| Grève
de magistrats de gauche contre la "dérive sécuritaire" du gouvernement
Le
syndicat de la magistrature (SM, gauche) a organisé
mercredi une grève de protestation contre deux prochaines
réformes de la justice, l'une concernant la lutte contre
la récidive et l'autre les juges de proximité,
sans développer de revendications salariales.
Ce
mouvement, dont le principal syndicat de magistrats (USM,
modéré) s'était désolidarisé,
a provoqué peu de perturbations dans les tribunaux:
la plupart des magistrats grévistes, tenus d'assurer
la continuité du service public, ont veillé
à se faire remplacer.
Cette
journée de mobilisation, au coeur d'une large semaine
de protestation dans plusieurs secteurs publics, vise selon
Aïda Chouk, présidente du SM, à "interpeller
les pouvoirs publics" et "attirer l'attention des
citoyens sur les dérives sécuritaires"
du gouvernement, tout en inscrivant "la profession dans
l'ensemble du mouvement social".
Une
trentaine de magistrats "robes sur le bras" s'est
rassemblée à la mi-journée près
de l'Assemblée nationale, avant qu'une délégation
ne soit reçue par des parlementaires, a expliqué
le vice-président du SM Côme Jacqmin, soulignant
qu'à l'Assemblée nationale, "seul le groupe
UMP n'a pas jugé utile de répondre à
la demande de rendez-vous". D'autres rencontres sont
prévues dans les prochains jours en province.
A
Bordeaux cependant, les magistrats ont décidé
de rendre la prime de rendement, instituée par la loi
Perben, la jugeant "indigne" et portant "atteinte
à (leur) indépendance".
Le
SM, qui représente près de 30% des voix aux
élections professionnelles, voit dans la proposition
de loi UMP sur la récidive, adoptée en première
lecture en décembre par les députés et
qui devrait être examinée au Sénat en
février, "un accroissement du recours à
l'emprisonnement".
Le
texte limite notamment le nombre de peines de prison avec
sursis et mise à l'épreuve (SME) prononcées
contre chaque condamné. "On incite les juges à
prononcer de la prison ferme au nom de la prévention
de la récidive alors que le seul réel moyen
de lutte contre la récidive est l'accompagnement socio-éducatif"

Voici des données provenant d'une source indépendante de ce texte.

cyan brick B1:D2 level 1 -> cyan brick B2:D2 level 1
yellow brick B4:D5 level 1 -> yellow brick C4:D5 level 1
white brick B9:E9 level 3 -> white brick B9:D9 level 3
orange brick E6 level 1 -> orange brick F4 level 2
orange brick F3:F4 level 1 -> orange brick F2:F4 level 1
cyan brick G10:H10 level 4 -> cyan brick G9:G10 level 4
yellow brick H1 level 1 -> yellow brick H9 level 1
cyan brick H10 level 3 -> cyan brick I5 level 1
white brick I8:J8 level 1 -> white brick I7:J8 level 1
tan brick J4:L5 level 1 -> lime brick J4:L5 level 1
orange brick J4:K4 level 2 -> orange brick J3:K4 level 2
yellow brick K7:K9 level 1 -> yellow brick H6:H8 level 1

du délinquant, estime le syndicaliste.
Cette
protestation vise également les juges de proximité
(magistrats non-professionnels chargés des petits litiges)
dont les compétences viennent d'être élargies
par le parlement.
Président
d'assises en région parisienne, Alain Blanc, qui se
présente comme "un fervent partisan" de l'échevinage
regrette que "socialement (les juges de proximité)

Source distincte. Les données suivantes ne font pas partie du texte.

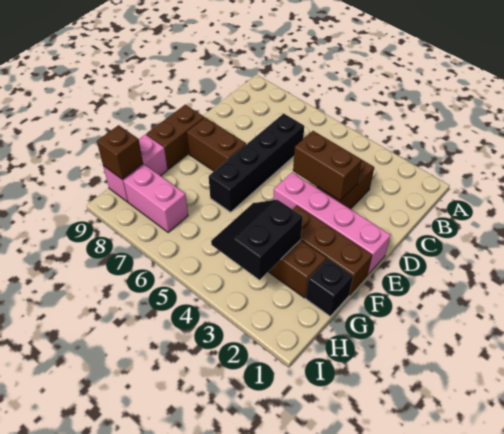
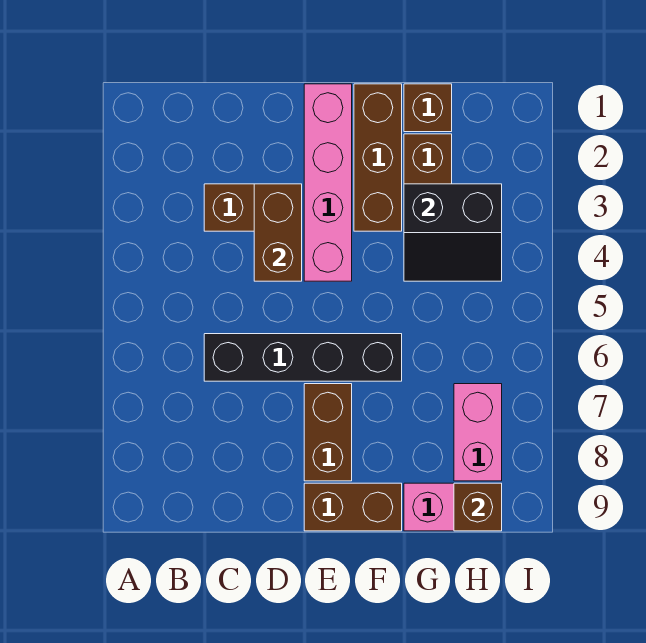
black brick G1 level 1 -> brown brick G1 level 1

ne soient pas proches des gens" puisque la plupart sont
d'anciens magistrats, juristes...
L'Union
syndicale des magistrats (USM, modéré), principal
syndicat avec plus de 63% des voix, s'est désolidarisée
du mouvement en raison de la coïncidence avec les autres
mouvements sociaux. Pour éviter que "chacun ne
se nuise", l'USM reporte à mars, une série
de forums dans les différents tribunaux, a expliqué
à l'AFP son président Dominique Barella.